All right, I'm just gonna say it and get it out of the way—there will always be a special place in my heart for dick and fart jokes. I grew up adoring Kevin Smith, so I can't help it, okay? And if there's one thing you should know about Beerfest, it's this—it is filled to the brim with dick and, burp jokes. (Is there really a difference?) So if you can't get down with that and have a little fun with a movie, read no further.

For those of you still reading, there's another thing I'm going to admit—I love beer! I mean, fuck, I'm drunk right now! And if you love beer as much as I do, then you'll appreciate this movie even more, since it's all about the love of that sweet, sweet nectar we call beer.
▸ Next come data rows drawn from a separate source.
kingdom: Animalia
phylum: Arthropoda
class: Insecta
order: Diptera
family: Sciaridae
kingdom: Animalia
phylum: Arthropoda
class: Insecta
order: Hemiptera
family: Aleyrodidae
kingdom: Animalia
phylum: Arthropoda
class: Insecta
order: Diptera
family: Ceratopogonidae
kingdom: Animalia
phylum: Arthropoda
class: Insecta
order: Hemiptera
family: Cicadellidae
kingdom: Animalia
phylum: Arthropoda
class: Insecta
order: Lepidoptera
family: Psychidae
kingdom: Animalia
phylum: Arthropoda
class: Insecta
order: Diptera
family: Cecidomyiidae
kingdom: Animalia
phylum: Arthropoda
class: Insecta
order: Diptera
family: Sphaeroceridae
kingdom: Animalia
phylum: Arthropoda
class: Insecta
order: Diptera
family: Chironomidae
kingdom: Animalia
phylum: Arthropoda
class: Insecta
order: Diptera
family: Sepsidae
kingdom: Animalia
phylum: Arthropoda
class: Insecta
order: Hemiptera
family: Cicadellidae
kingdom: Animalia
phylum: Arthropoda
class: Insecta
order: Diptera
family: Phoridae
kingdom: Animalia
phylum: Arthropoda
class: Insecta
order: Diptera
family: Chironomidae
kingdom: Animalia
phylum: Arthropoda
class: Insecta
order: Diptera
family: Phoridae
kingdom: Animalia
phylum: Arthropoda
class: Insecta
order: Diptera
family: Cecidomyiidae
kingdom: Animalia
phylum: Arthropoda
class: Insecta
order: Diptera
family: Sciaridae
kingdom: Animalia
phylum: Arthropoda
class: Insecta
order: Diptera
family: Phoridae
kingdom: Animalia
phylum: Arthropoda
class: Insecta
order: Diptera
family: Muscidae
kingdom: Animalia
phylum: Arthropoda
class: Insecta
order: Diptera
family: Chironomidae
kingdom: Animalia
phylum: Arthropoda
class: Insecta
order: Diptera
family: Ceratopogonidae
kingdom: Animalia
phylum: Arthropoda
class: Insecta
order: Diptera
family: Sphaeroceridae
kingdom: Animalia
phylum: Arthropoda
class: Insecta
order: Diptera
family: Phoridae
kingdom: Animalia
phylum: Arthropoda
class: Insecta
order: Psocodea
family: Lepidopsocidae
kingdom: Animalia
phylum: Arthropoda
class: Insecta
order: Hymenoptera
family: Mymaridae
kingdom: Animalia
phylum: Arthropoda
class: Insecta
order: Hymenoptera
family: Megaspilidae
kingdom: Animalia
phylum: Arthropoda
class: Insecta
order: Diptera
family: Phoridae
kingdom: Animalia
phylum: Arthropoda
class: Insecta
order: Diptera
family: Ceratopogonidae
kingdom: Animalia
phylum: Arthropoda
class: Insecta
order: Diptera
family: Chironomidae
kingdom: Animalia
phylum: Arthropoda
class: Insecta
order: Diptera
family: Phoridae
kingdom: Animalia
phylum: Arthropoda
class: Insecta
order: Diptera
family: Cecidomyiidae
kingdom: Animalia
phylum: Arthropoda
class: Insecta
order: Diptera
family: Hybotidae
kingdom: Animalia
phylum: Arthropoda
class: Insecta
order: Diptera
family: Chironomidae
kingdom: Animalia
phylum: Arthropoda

Okay, so if you love beer and you can appreciate immature humor, then check this shit out: Todd and Jan Wolfhouse (Erik Stolhanske and Paul Soter) discover their grandpa died, and so have been assigned to spread his ashes at the family plot in Germany during Oktoberfest. Once they get there, they're brought to a special underground Beer Olympics called Beerfest, where they're told by some beefy, asshole Germans that their grandpa was a fraud and their great grandma was the town whore.

Long story short, to get back at the Germans, Todd and Jan go back to America and put together their own team of misfits to compete in the Beerfest games the following year. Insert all your favorite Broken Lizard actors, those dick and burp jokes I referenced earlier, and a nasty run-in with mustard, and one year passes—at which point the American Beerfest team whips the shit out of everyone. Represent.

So, yeah: Go into Beerfest expecting a good time, a lot of laughs, and not much else—and you, like me, will likely enjoy this hilarious masterpiece. I loved this movie—and I'm not just saying that because I'm drunk!